Antony and Cleopatra - Shakespeare's Globe 2014

There's no place quite like Shakespeare's Globe. We already know, of course, about its heart-stoppingly beautiful setting beside the Thames, and its authentic and atmospheric recreation of an original Shakespearean playhouse. Regular attendees will also know about the thrilling, intimate rapport and dramatic immediacy that is established between stage and audience in its wrap-around 360 degrees wooden 'O'.

But this week the Globe has revealed something else that I didn't know about before: its dogged determination in the face of serial adversity and the triumph that can be plucked from seeming disaster. One of the co-stars of its new production of Anthony and Cleopatra Clive Wood missed five performances before it opened, owing to a virus. And no sooner did he come back than the veteran James Hayes was injured during a performance and missed the press night.

But the show must go on and it did. Even though the Globe has no understudies, another Globe regular Christopher Saul was drafted in to read Hayes's triple parts. And as the cast applauded him personally at the end, you could feel the surge of relief of how he had saved the day and the play.

This is the living, breathing reality of putting on plays, just as it was in Shakespeare's day. Though artistic director Dominic Dromgoole made a pre-show speech about the circumstances, there was no talk of asking critics to come another time. Instead, as their press officer told us in a note issued to critics the day before, "We are still hugely proud of the show and - battered but far from beaten - we are happy to go ahead with press night."

This is a dense, complex play of shifting power politics - both personal and public - but the great virtue of Jonathan Munby's production is how accessible and clear it makes it. The Globe has a big, wide stage and Munby's actors populate it fully with an epic sweep and dramatic grandeur.

Globe shows often end with a company dance - this one opens with one, and it sets the tone as well as providing an invitation to audiences to be swept along by the action.

The Globe also fields one of its most stunning trump-cards: Eve Best, who returns to the theatre to star as Cleopatra after playing Beatrice in Much Ado About Nothing a few years ago and directing Macbeth on this stage last year. (Could it be far fetched to suggest her as a future possible artistic director after Dromgoole departs next year?) She is one of our most thrilling and formidable of all modern classical actors, and she brings to Cleopatra exactly the right notes of physical allure and dangerous passion.

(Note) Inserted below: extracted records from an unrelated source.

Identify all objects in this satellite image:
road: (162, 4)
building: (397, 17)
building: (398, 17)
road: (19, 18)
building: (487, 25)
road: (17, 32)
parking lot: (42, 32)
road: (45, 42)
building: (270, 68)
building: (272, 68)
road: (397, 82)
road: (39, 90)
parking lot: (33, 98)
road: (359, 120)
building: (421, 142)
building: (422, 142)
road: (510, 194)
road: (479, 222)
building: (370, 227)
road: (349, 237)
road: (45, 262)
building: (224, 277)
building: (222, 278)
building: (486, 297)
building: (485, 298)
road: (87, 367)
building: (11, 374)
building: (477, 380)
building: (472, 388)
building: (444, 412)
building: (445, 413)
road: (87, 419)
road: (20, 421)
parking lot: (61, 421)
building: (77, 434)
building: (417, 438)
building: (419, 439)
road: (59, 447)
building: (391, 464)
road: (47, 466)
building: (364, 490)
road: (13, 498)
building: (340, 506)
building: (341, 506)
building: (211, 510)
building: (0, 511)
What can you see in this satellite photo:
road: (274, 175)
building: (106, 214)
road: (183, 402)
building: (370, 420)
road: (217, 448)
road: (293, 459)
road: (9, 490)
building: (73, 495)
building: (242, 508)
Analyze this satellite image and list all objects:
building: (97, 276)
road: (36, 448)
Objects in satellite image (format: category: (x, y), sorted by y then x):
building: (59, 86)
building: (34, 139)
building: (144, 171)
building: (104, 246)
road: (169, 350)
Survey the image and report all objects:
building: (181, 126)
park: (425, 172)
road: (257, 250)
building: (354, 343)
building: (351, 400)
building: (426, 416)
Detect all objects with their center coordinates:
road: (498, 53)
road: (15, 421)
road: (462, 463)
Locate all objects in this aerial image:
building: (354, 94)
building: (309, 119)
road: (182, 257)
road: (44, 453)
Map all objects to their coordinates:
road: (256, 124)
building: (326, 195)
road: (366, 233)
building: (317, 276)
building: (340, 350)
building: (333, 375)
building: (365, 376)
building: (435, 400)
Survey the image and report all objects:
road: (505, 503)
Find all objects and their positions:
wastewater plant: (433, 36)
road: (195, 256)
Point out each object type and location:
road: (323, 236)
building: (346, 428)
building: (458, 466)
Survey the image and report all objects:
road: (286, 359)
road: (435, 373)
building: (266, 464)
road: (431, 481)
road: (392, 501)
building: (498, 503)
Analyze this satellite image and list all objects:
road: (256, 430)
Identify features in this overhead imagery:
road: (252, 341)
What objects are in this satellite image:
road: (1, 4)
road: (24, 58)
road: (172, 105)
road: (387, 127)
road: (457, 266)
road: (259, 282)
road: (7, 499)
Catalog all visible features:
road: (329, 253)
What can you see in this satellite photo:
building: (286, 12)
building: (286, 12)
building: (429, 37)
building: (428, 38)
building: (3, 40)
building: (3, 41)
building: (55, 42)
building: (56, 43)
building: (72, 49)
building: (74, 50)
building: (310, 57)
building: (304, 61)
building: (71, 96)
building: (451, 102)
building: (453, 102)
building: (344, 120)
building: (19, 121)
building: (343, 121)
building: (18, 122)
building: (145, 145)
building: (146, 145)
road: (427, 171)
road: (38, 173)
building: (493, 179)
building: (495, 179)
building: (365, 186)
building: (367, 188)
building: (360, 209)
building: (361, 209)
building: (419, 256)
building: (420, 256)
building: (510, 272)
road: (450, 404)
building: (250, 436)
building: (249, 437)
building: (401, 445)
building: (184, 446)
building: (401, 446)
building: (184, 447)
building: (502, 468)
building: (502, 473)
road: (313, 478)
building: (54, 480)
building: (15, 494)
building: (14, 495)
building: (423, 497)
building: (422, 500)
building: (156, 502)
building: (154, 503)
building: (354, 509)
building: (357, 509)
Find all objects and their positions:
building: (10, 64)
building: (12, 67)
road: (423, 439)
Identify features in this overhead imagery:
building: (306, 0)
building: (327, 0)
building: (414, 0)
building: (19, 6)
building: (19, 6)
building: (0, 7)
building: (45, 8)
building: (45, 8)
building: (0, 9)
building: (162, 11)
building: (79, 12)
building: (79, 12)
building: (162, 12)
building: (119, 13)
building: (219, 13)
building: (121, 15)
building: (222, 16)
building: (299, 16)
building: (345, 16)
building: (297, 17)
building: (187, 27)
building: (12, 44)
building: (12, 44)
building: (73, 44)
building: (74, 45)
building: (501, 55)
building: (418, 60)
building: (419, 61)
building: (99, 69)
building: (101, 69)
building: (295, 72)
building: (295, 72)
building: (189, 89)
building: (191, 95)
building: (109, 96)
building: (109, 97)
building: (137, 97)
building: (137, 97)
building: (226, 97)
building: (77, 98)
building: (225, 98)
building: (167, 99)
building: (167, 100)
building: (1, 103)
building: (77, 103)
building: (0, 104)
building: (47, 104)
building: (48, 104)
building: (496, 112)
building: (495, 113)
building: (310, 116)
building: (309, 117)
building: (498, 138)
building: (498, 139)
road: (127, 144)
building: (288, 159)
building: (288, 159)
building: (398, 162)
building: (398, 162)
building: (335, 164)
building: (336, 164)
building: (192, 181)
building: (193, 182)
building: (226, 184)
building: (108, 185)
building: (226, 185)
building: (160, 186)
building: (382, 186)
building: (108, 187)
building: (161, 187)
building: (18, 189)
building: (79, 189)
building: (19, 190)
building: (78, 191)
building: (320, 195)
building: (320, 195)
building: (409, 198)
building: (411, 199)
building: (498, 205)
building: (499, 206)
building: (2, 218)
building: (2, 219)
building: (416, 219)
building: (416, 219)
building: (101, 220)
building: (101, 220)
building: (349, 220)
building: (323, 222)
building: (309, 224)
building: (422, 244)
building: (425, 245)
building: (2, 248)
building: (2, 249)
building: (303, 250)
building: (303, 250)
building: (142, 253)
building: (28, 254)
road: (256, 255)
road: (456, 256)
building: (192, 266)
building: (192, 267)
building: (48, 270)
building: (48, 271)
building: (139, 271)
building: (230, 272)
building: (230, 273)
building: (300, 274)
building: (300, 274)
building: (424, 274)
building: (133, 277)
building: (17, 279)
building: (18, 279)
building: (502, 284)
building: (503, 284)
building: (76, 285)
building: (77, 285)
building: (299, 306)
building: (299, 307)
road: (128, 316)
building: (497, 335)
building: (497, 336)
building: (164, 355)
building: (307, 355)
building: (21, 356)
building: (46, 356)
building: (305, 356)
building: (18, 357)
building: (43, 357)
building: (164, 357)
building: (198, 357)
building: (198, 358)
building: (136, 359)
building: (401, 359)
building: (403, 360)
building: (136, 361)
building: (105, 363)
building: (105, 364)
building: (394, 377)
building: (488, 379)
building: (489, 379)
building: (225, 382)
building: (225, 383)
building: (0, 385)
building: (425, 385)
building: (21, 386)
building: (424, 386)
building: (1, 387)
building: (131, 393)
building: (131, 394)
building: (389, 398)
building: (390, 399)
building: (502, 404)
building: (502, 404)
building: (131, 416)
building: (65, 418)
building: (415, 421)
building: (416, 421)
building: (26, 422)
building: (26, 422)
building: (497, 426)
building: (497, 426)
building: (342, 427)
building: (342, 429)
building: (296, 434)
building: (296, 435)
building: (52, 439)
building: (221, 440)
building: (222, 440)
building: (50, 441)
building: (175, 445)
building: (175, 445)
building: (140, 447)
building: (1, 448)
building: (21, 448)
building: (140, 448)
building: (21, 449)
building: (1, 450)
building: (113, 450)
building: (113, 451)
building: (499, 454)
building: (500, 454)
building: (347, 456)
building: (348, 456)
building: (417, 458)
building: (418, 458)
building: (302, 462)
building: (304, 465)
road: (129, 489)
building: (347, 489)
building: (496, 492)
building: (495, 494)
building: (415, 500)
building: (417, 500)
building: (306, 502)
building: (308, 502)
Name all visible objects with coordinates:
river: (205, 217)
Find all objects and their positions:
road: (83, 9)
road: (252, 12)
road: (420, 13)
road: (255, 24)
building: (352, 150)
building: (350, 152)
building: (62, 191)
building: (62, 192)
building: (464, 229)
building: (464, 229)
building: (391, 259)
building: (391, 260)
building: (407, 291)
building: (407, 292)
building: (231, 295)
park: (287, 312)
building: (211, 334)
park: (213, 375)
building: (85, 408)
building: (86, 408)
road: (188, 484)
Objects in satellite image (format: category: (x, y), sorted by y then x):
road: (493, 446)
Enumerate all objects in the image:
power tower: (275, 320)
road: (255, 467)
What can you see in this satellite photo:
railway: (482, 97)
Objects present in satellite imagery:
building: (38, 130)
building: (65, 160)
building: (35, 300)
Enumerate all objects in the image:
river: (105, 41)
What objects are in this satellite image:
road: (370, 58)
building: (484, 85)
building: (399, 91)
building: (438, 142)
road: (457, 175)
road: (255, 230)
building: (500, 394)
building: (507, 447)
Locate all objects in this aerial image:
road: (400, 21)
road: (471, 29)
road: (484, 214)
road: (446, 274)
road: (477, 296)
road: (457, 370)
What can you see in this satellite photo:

No wonder Clive Wood's Antony is so smitten by her. The stocky, strawberry-blonde Wood has an austere, imposing intelligence, if not quite the same physical allure, and there's strong support from Phil Daniels as his friend Enobarbus.

The result is a blistering roar of a production of this frequently thrilling play.

 

"With luck, the production will gain in emotional power as the run progresses, but at present this Antony and Cleopatra - simply, and in truth, somewhat drably designed by Colin Richmond - short-changes its audience when it comes to poetry and passion."
Charles Spencer for Daily Telegraph

"I have never seen the transition from living woman to regalia-laden icon effected with such uncanny stillness or with such a quietly painful mix of triumph and pathos as when this Cleopatra congeals into the statue of herself."
Paul Taylor for The Independent

" ... a fleet, intelligent production that not only conveys the polarities of Rome and Egypt, but also suggests the lovers themselves inhabit different worlds."
Michael Billington for The Guardian

"Eve Best makes a superb return to acting at Shakespeare's Globe ... She's an appealing, often magnetically humorous Cleopatra."